## Task item:
From the passage on USS Aaron Ward, return the exact words starting with "- Propulsion: 2" and going on through "renamed HMS Castleton.".

## Passage shown:
○ ○ ○ ○

General characteristics
- Class & type: Wickes-class destroyer
- Displacement: 1,090 long tons (1,107 t)
- Length: 314 ft 4 in (95.81 m)
- Beam: 30 ft 6 in (9.30 m)
- Draft: 8 ft 8 in (2.64 m)
- Propulsion: 2 × geared steam turbines; 2 × shafts;
- Speed: 35 kn (40 mph; 65 km/h)
- Complement: 159 officers and enlisted
- Armament: 4 × 4 in (102 mm)/50 guns (4x1); 2 × 3 in (76 mm)/23 gun; 12 × 21 inch (533 mm) torpedo tubes (4x3);

= USS Aaron Ward (DD-132) =

Wickes-class destroyer

The first ship named in honor of Rear Admiral Aaron Ward, USS Aaron Ward (DD-132) was a in service with the United States Navy. In 1940, she was transferred to the Royal Navy and renamed HMS Castleton.

○ ○ ○ ○

## Extracted data:

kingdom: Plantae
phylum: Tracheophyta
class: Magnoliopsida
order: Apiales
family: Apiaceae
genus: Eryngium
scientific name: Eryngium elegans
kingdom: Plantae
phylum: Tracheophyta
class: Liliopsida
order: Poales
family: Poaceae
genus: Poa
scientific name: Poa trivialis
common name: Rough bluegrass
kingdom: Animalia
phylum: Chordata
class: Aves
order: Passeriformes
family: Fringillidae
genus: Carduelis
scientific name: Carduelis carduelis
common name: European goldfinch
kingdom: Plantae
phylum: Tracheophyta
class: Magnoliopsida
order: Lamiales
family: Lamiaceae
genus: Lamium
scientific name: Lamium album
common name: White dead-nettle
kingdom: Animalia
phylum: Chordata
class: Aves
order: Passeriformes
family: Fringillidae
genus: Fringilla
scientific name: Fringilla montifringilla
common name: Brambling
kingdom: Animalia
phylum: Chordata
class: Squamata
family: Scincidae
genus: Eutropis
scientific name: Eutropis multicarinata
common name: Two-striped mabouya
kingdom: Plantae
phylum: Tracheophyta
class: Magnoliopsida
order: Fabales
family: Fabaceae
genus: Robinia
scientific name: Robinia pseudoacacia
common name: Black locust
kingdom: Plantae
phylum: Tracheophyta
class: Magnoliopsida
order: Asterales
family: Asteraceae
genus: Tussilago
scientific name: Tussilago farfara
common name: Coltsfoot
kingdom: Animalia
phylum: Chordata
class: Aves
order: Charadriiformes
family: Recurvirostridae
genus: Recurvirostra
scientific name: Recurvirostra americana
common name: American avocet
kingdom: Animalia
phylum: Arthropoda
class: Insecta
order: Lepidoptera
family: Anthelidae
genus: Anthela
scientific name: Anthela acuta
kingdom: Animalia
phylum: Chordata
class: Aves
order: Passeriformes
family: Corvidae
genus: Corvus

○ ○ ○ ○

## Response:
- Propulsion: 2 × geared steam turbines; 2 × shafts;
- Speed: 35 kn (40 mph; 65 km/h)
- Complement: 159 officers and enlisted
- Armament: 4 × 4 in (102 mm)/50 guns (4x1); 2 × 3 in (76 mm)/23 gun; 12 × 21 inch (533 mm) torpedo tubes (4x3);

= USS Aaron Ward (DD-132) =

Wickes-class destroyer

The first ship named in honor of Rear Admiral Aaron Ward, USS Aaron Ward (DD-132) was a in service with the United States Navy. In 1940, she was transferred to the Royal Navy and renamed HMS Castleton.